# Potential Buys.



## ChingazMyBoy (Apr 16, 2009)

Hey,

So yes, I am buying a horse. A few things have happened lately that have meant that Chinga will be put up for sale, as much as I love him. It is the right thing to do. So I was horse hunting this afternoon, I'm planning on eventing so here are a few horses I'd like you guys to let me know what you think of them all.

Frankie - Horses for sale, horse deals, horse floats, horse saddles, horse rugs, horse forums, horse news & articles - Frankie J - Eye Catching Stunner

Really like this boy, his young but not overly young I feel he could take me somewhere, I love his gaits, he looks to me as he has a smooth gait change.

------------

Horses for sale, horse deals, horse floats, horse saddles, horse rugs, horse forums, horse news & articles - Beginners Schoolmaster 

Really do like this boy as well, I feel I could go far on him.

------------

Horses for sale, horse deals, horse floats, horse saddles, horse rugs, horse forums, horse news & articles - C Grade Showjumper!

Obviously a very good jumper! But I wonder how he would go in a dressage test, but sounds like a pretty good horse to me.

---------

Horses for sale, horse deals, horse floats, horse saddles, horse rugs, horse forums, horse news & articles - 16.2hh 6yr Geld Amazingly Talented Eventer/SJ Dont Miss Out!!

Would make a good eventing horse I reckon


----------



## NittanyEquestrian (Mar 3, 2009)

+++

_Requirement 1_. Please print the entries below verbatim, from their first line up to and including the line with "ತೆರವುಗೊಳಿಸಲು", and omit the pictures.

_Stored items_.
+++

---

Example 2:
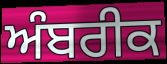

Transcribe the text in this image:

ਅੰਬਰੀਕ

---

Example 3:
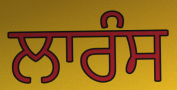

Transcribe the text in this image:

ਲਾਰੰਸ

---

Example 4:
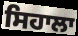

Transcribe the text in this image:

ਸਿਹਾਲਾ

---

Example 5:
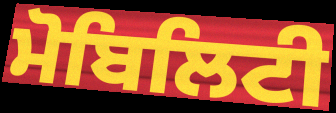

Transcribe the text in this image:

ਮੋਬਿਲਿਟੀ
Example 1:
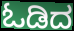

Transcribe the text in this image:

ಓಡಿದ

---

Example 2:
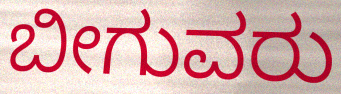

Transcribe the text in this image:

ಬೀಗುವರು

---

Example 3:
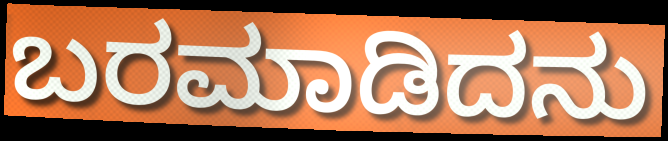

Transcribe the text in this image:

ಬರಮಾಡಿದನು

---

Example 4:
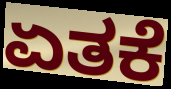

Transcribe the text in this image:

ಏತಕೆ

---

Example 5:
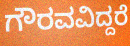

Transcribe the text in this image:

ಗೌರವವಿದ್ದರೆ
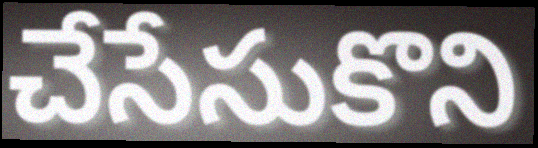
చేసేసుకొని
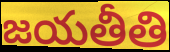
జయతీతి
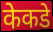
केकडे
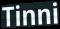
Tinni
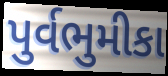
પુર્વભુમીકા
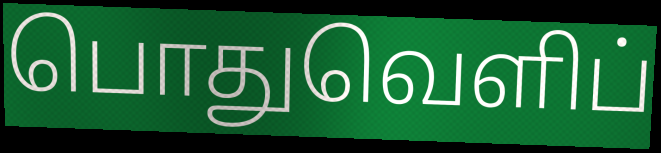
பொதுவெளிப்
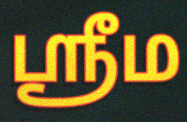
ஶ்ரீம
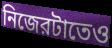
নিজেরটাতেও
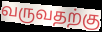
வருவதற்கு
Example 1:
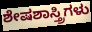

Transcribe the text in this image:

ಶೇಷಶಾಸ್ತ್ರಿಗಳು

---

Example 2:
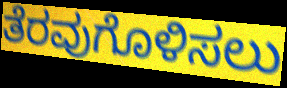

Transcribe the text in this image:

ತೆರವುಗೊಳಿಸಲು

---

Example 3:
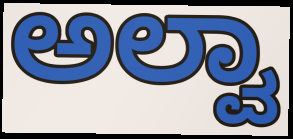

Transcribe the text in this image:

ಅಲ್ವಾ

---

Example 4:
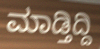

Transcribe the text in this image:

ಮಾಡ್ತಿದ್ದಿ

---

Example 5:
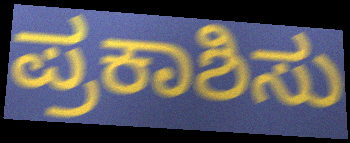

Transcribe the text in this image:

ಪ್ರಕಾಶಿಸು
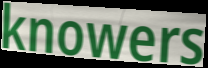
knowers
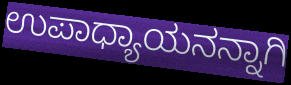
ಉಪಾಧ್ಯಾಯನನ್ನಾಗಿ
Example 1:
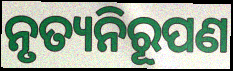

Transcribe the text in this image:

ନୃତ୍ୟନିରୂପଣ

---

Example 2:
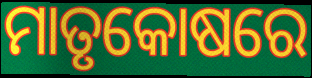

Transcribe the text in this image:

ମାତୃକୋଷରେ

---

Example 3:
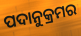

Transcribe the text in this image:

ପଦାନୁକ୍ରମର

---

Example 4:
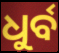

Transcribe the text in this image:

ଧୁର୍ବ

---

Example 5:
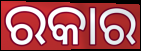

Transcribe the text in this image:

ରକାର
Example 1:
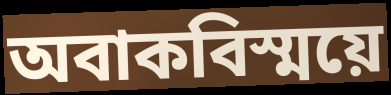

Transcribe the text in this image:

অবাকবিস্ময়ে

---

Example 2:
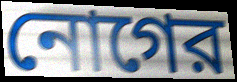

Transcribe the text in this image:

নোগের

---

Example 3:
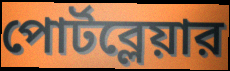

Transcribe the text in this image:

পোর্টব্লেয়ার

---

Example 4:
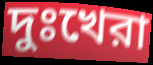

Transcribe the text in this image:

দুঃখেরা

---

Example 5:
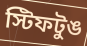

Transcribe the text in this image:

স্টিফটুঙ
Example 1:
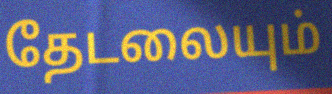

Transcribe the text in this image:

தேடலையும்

+++

_Requirement 2_. Output the passage of the horse-buying thread from "Really like this" up to and including "horse to me.", word for word.

_Reply 1_.
---

Example 2:

Transcribe the text in this image:

ਅੰਬਰੀਕ

---

Example 3:

Transcribe the text in this image:

ਲਾਰੰਸ

---

Example 4:

Transcribe the text in this image:

ਸਿਹਾਲਾ

---

Example 5:

Transcribe the text in this image:

ਮੋਬਿਲਿਟੀ
Example 1:

Transcribe the text in this image:

ಓಡಿದ

---

Example 2:

Transcribe the text in this image:

ಬೀಗುವರು

---

Example 3:

Transcribe the text in this image:

ಬರಮಾಡಿದನು

---

Example 4:

Transcribe the text in this image:

ಏತಕೆ

---

Example 5:

Transcribe the text in this image:

ಗೌರವವಿದ್ದರೆ
చేసేసుకొని
జయతీతి
केकडे
Tinni
પુર્વભુમીકા
பொதுவெளிப்
ஶ்ரீம
নিজেরটাতেও
வருவதற்கு
Example 1:

Transcribe the text in this image:

ಶೇಷಶಾಸ್ತ್ರಿಗಳು

---

Example 2:

Transcribe the text in this image:

ತೆರವುಗೊಳಿಸಲು

_Reply 2_.
Really like this boy, his young but not overly young I feel he could take me somewhere, I love his gaits, he looks to me as he has a smooth gait change.

------------

Horses for sale, horse deals, horse floats, horse saddles, horse rugs, horse forums, horse news & articles - Beginners Schoolmaster 

Really do like this boy as well, I feel I could go far on him.

------------

Horses for sale, horse deals, horse floats, horse saddles, horse rugs, horse forums, horse news & articles - C Grade Showjumper!

Obviously a very good jumper! But I wonder how he would go in a dressage test, but sounds like a pretty good horse to me.